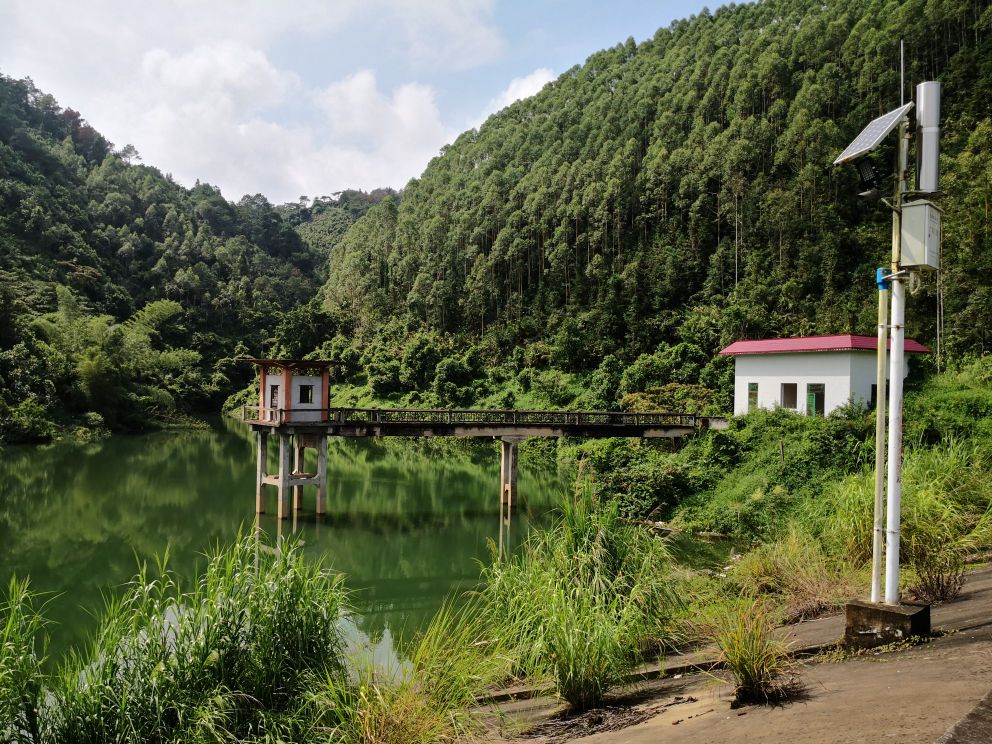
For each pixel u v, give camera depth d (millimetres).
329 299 87750
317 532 19188
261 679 5766
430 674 5355
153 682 5273
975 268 30703
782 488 17672
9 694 4832
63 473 29328
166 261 90000
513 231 66188
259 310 89500
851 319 39938
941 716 2926
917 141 5074
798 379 24703
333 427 21109
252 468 32219
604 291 53750
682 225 58156
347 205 178375
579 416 24094
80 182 96125
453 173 90312
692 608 8023
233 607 6070
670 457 22094
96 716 4973
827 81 57094
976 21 53344
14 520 19938
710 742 3600
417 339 59062
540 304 60344
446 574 15227
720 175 56781
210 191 130750
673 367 40438
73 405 48156
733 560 12766
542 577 6785
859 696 3748
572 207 62531
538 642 5688
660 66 79938
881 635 5109
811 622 6801
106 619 6074
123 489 25594
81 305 65250
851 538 8484
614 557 7426
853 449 18422
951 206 33469
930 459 11016
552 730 4906
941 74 52219
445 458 38125
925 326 33156
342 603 6953
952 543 8078
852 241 46344
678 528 17750
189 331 81750
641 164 65000
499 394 50688
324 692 5344
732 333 41344
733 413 28953
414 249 77812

Problem details.
Wherever a picture appears in the records above, leave it out and transcribe everything else exactly.

Reply.
For each pixel u v, give camera depth d (millimetres).
329 299 87750
317 532 19188
261 679 5766
430 674 5355
153 682 5273
975 268 30703
782 488 17672
9 694 4832
63 473 29328
166 261 90000
513 231 66188
259 310 89500
851 319 39938
941 716 2926
917 141 5074
798 379 24703
333 427 21109
252 468 32219
604 291 53750
682 225 58156
347 205 178375
579 416 24094
80 182 96125
453 173 90312
692 608 8023
233 607 6070
670 457 22094
96 716 4973
827 81 57094
976 21 53344
14 520 19938
710 742 3600
417 339 59062
540 304 60344
446 574 15227
720 175 56781
210 191 130750
673 367 40438
73 405 48156
733 560 12766
542 577 6785
859 696 3748
572 207 62531
538 642 5688
660 66 79938
881 635 5109
811 622 6801
106 619 6074
123 489 25594
81 305 65250
851 538 8484
614 557 7426
853 449 18422
951 206 33469
930 459 11016
552 730 4906
941 74 52219
445 458 38125
925 326 33156
342 603 6953
952 543 8078
852 241 46344
678 528 17750
189 331 81750
641 164 65000
499 394 50688
324 692 5344
732 333 41344
733 413 28953
414 249 77812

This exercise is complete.